Completed Gift or Life Estate? – Per Sec 2036, the value of a decedent’s estate shall include the value of all property in which the decedent has transferred any interest (except for a bona fide sale) that the decedent has retained for his or her life or for any period not ascertainable without reference to his death or for any period which does not in fact end before his death. Thus, an individual who transfers a title and retains the right to live in a home for his or her lifetime has established a de facto life estate, and as such, when the individual dies, the value of the home is included in the decedent’s estate and no gift tax return is applicable. As a result, the beneficiary’s basis would be the FMV at the date of the decedent’s death.

Even though a de facto life estate may be intended, without written documentation the giver takes the risk of having the home sold out from under him by the new titleholder.

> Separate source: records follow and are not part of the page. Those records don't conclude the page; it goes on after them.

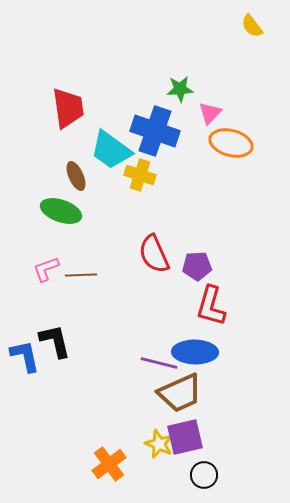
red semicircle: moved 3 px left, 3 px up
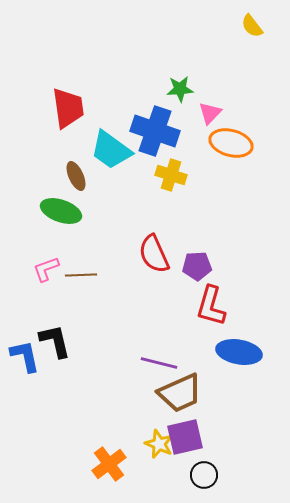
yellow cross: moved 31 px right
blue ellipse: moved 44 px right; rotated 9 degrees clockwise
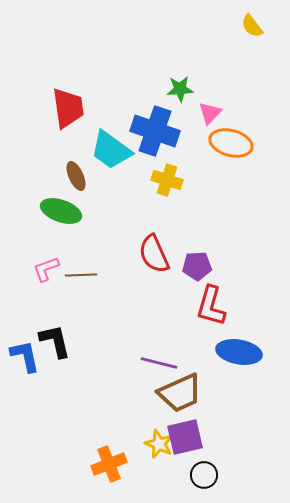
yellow cross: moved 4 px left, 5 px down
orange cross: rotated 16 degrees clockwise
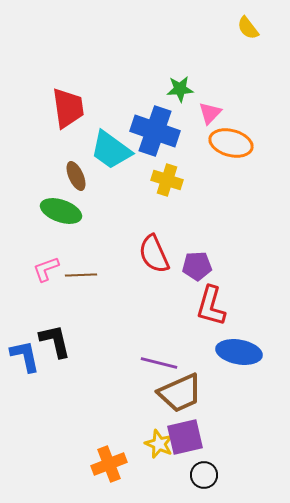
yellow semicircle: moved 4 px left, 2 px down
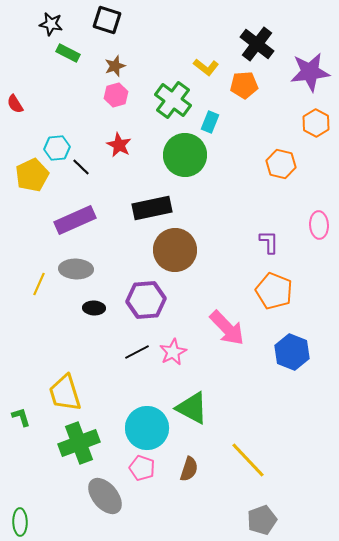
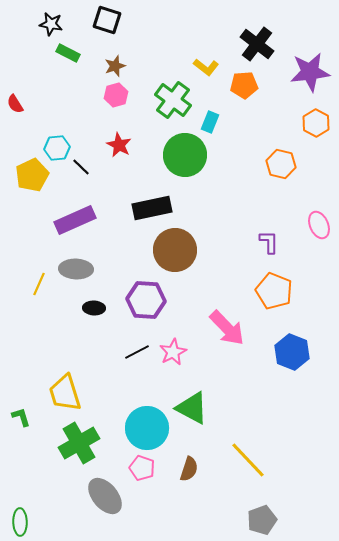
pink ellipse at (319, 225): rotated 20 degrees counterclockwise
purple hexagon at (146, 300): rotated 9 degrees clockwise
green cross at (79, 443): rotated 9 degrees counterclockwise
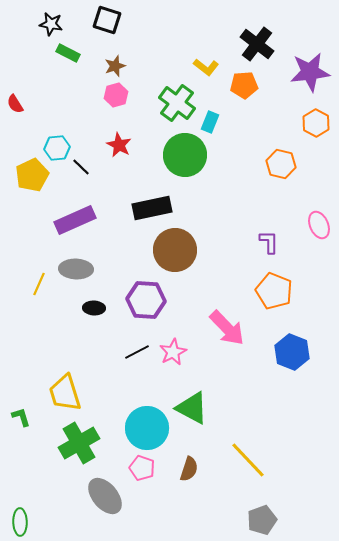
green cross at (173, 100): moved 4 px right, 3 px down
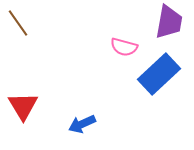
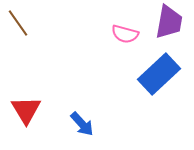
pink semicircle: moved 1 px right, 13 px up
red triangle: moved 3 px right, 4 px down
blue arrow: rotated 108 degrees counterclockwise
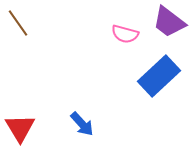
purple trapezoid: rotated 117 degrees clockwise
blue rectangle: moved 2 px down
red triangle: moved 6 px left, 18 px down
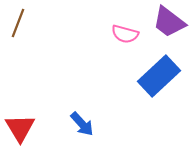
brown line: rotated 56 degrees clockwise
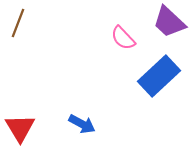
purple trapezoid: rotated 6 degrees clockwise
pink semicircle: moved 2 px left, 4 px down; rotated 32 degrees clockwise
blue arrow: rotated 20 degrees counterclockwise
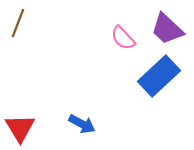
purple trapezoid: moved 2 px left, 7 px down
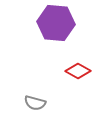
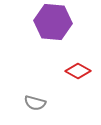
purple hexagon: moved 3 px left, 1 px up
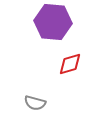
red diamond: moved 8 px left, 7 px up; rotated 45 degrees counterclockwise
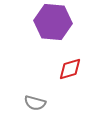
red diamond: moved 5 px down
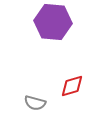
red diamond: moved 2 px right, 17 px down
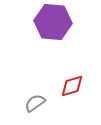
gray semicircle: rotated 130 degrees clockwise
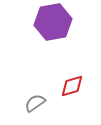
purple hexagon: rotated 15 degrees counterclockwise
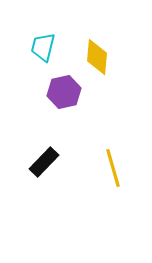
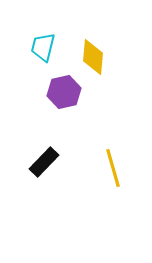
yellow diamond: moved 4 px left
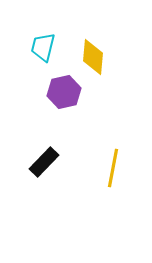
yellow line: rotated 27 degrees clockwise
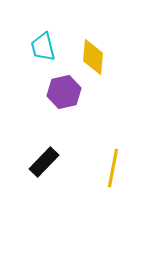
cyan trapezoid: rotated 28 degrees counterclockwise
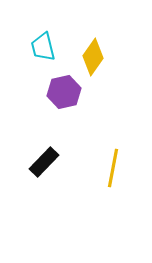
yellow diamond: rotated 30 degrees clockwise
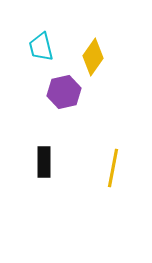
cyan trapezoid: moved 2 px left
black rectangle: rotated 44 degrees counterclockwise
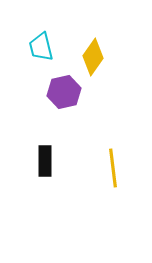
black rectangle: moved 1 px right, 1 px up
yellow line: rotated 18 degrees counterclockwise
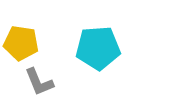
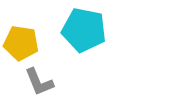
cyan pentagon: moved 14 px left, 18 px up; rotated 15 degrees clockwise
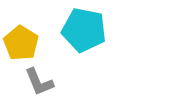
yellow pentagon: rotated 24 degrees clockwise
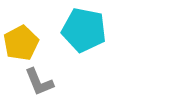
yellow pentagon: rotated 12 degrees clockwise
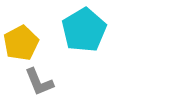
cyan pentagon: rotated 30 degrees clockwise
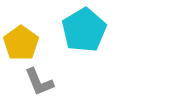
yellow pentagon: rotated 8 degrees counterclockwise
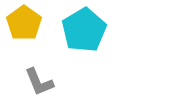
yellow pentagon: moved 3 px right, 20 px up
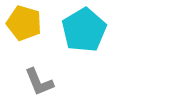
yellow pentagon: rotated 20 degrees counterclockwise
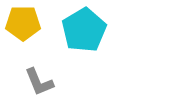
yellow pentagon: moved 1 px left; rotated 16 degrees counterclockwise
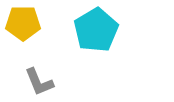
cyan pentagon: moved 12 px right
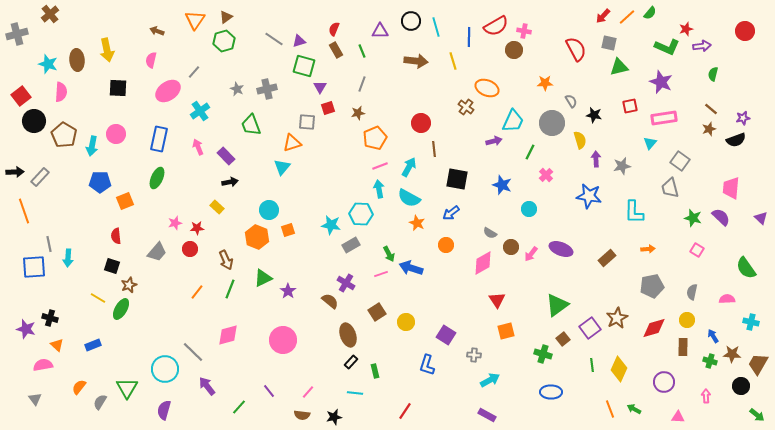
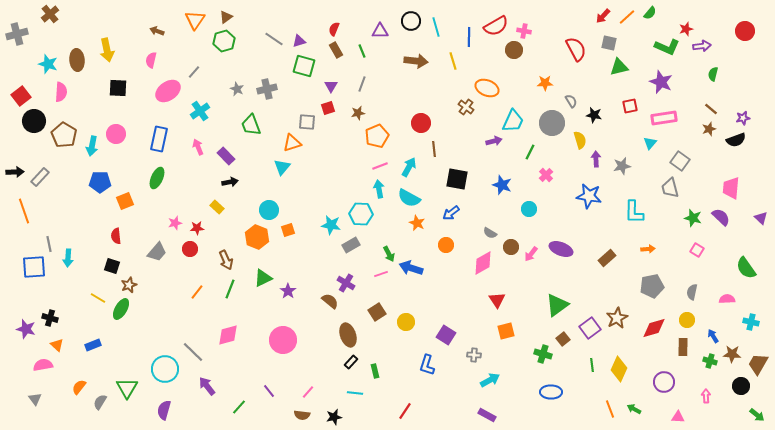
purple triangle at (320, 87): moved 11 px right, 1 px up
orange pentagon at (375, 138): moved 2 px right, 2 px up
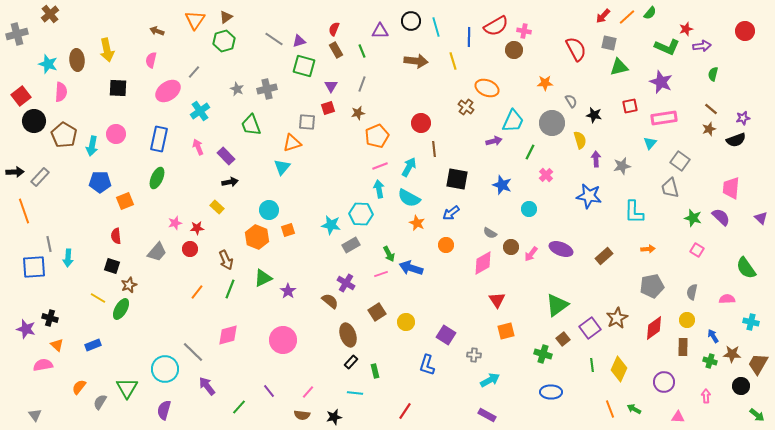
brown rectangle at (607, 258): moved 3 px left, 2 px up
red diamond at (654, 328): rotated 20 degrees counterclockwise
gray triangle at (35, 399): moved 16 px down
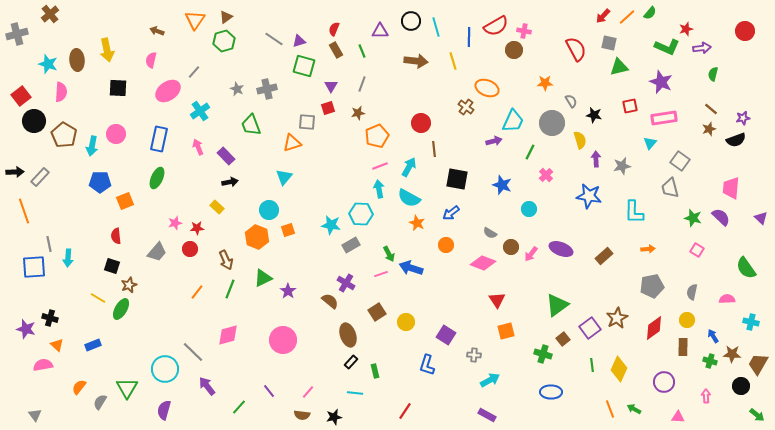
purple arrow at (702, 46): moved 2 px down
cyan triangle at (282, 167): moved 2 px right, 10 px down
pink diamond at (483, 263): rotated 50 degrees clockwise
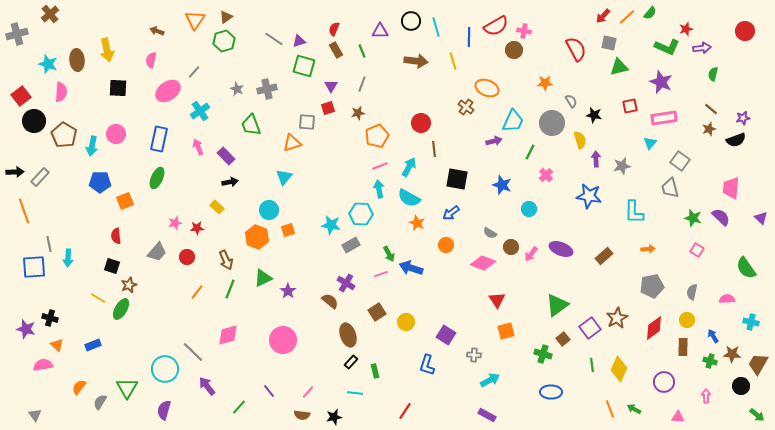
red circle at (190, 249): moved 3 px left, 8 px down
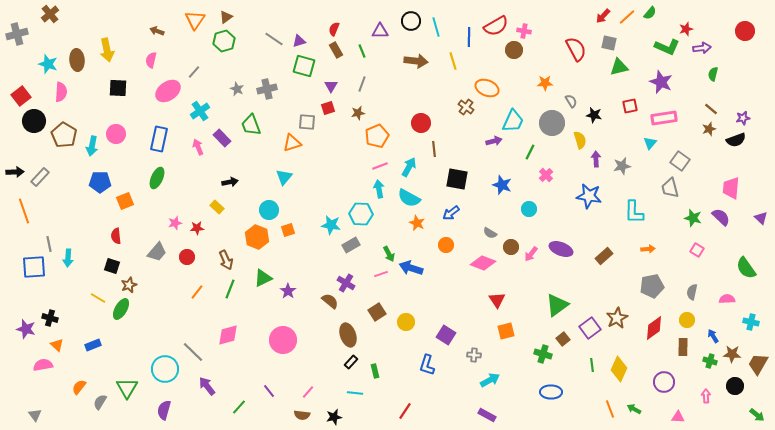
purple rectangle at (226, 156): moved 4 px left, 18 px up
black circle at (741, 386): moved 6 px left
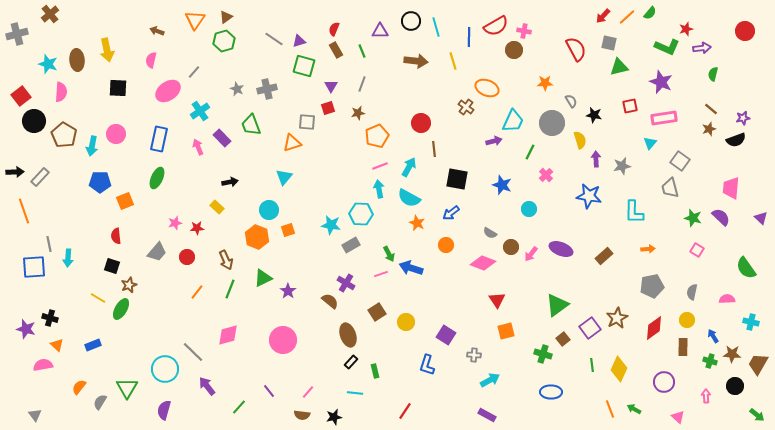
pink triangle at (678, 417): rotated 40 degrees clockwise
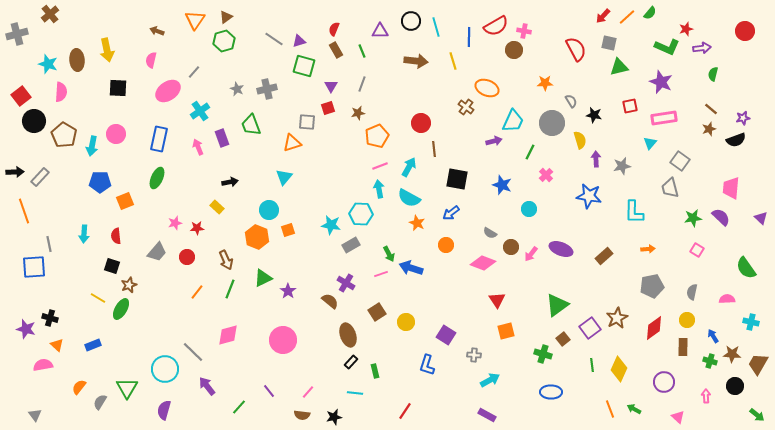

On the other hand, if the elderly parent does not continue to reside in the home after transferring the title, a gift has occurred since no life estate has been established; a gift tax return would be required, and the child’s (gift recipient’s) basis would be the parent’s adjusted basis in the home at the date of the gift. In addition, if the child were to sell the home, the Sec 121 home sale exclusion would not apply unless the child met the Section 121 qualifications.

Partial Interests - Section 121 applies to sales of partial interests, so if the parent has simply added the child’s name to the title, retaining a partial interest, and the home is subsequently sold, the parent would be able to apply the Sec 121 exclusion to his or her portion of the gain provided he or she met the Sec 121 qualifications. A gift tax return would be required for the year the child’s name was included on the title, and the child’s basis would be the portion of the parent’s adjusted basis transferred to the child. The Sec 121 exclusion would not apply to the child unless the child separately met the Sec 121 qualifications.

Although “parent” and “child” were used throughout this analysis, the same rules would apply to unrelated individuals.